Task to complete: Could you print exactly the lines of the listing below, starting at the line that has "42: (163, 148, 2.08)" and ending at the line that has "49: (172, 69, 2.04)", and only those lines?

Data for the task:
--- START ---

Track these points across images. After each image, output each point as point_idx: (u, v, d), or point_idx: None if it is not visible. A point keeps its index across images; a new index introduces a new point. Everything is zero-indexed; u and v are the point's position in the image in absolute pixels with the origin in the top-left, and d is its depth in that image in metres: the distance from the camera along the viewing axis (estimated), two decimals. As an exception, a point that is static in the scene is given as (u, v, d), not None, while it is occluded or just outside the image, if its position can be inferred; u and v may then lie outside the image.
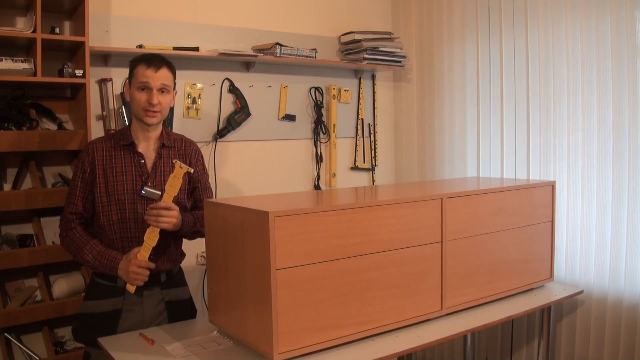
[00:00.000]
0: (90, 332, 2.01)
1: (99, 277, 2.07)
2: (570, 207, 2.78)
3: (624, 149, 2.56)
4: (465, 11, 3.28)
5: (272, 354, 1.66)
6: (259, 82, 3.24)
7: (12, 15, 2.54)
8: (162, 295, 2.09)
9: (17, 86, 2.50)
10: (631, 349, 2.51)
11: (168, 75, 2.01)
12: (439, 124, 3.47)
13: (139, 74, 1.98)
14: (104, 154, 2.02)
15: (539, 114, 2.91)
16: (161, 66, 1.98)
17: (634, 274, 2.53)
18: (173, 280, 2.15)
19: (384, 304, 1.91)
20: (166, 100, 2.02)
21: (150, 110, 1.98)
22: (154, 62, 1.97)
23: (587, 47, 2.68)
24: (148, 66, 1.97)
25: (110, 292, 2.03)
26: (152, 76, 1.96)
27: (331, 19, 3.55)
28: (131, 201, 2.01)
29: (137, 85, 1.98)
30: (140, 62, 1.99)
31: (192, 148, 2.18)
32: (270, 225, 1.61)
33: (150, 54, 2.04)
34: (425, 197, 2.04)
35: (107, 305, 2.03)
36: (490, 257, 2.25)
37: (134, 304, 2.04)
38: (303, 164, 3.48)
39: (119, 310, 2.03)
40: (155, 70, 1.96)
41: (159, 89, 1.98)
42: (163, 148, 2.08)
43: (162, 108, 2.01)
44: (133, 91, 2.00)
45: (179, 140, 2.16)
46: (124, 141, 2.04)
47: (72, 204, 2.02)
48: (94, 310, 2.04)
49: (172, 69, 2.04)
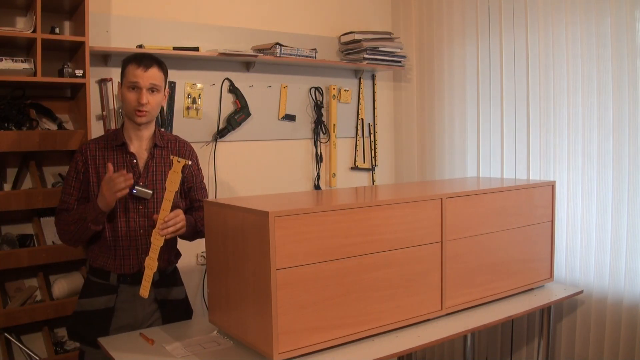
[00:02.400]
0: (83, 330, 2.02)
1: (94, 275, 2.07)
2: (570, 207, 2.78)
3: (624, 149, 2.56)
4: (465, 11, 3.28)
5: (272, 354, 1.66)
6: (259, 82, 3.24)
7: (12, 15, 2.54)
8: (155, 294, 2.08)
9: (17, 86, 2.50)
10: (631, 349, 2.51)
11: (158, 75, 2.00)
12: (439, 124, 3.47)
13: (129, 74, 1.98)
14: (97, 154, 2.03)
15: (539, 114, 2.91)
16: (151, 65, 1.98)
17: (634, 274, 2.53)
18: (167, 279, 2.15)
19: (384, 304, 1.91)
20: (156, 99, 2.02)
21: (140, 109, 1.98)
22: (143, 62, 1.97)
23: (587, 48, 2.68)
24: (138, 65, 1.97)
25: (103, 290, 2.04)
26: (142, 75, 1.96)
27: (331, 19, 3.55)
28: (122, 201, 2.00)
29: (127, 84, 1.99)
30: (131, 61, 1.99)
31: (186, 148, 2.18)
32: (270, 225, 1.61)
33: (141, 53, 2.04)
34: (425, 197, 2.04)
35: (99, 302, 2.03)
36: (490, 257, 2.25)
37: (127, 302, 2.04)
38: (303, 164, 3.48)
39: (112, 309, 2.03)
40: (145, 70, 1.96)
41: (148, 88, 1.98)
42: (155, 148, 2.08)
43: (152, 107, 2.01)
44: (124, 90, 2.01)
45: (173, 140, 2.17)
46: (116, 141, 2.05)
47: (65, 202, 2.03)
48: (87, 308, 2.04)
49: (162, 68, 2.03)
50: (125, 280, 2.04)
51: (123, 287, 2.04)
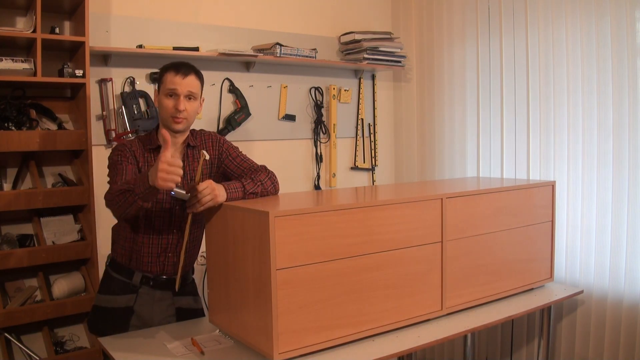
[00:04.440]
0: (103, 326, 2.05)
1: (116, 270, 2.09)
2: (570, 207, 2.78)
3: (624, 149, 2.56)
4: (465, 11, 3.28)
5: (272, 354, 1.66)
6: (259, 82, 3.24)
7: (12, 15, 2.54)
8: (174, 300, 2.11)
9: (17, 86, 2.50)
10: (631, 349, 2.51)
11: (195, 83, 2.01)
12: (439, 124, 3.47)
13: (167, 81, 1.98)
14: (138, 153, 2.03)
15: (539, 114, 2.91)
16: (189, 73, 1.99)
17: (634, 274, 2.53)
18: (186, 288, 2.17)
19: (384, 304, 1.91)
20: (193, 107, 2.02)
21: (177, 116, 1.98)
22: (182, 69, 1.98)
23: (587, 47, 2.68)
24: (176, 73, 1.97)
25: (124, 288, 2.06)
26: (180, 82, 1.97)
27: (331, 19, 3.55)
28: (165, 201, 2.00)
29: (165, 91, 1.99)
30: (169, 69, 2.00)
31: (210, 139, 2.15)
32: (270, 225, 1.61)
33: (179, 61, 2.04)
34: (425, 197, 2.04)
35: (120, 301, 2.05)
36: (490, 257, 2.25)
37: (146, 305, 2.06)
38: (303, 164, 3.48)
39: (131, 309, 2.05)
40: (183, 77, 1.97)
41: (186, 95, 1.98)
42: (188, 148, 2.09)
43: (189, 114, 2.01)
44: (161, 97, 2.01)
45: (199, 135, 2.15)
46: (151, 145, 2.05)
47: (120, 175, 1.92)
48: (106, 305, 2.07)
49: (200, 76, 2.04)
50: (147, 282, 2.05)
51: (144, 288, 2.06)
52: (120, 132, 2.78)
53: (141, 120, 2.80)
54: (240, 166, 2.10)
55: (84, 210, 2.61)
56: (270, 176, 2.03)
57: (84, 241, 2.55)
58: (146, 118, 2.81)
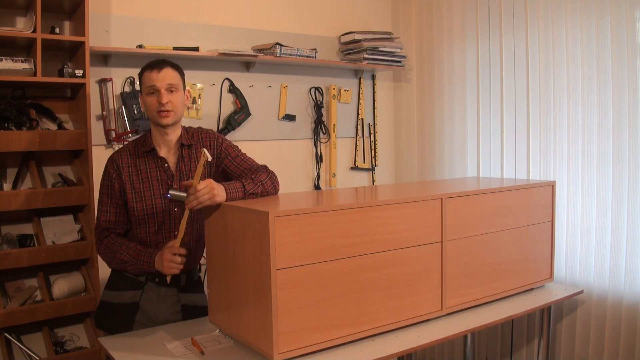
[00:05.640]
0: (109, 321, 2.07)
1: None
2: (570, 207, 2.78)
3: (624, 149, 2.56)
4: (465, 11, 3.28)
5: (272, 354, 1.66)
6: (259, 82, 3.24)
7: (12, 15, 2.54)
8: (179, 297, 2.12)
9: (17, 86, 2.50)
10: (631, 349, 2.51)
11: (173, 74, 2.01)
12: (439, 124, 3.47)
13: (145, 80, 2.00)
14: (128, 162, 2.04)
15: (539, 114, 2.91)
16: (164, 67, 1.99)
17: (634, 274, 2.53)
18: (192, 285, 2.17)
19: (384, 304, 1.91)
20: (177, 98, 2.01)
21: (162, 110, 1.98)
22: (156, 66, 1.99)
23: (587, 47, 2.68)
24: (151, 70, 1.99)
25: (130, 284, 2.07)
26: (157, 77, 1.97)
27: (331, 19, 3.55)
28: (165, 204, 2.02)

--- END ---

Task solution:
42: (163, 148, 2.08)
43: (162, 108, 2.01)
44: (133, 91, 2.00)
45: (179, 140, 2.16)
46: (124, 141, 2.04)
47: (72, 204, 2.02)
48: (94, 310, 2.04)
49: (172, 69, 2.04)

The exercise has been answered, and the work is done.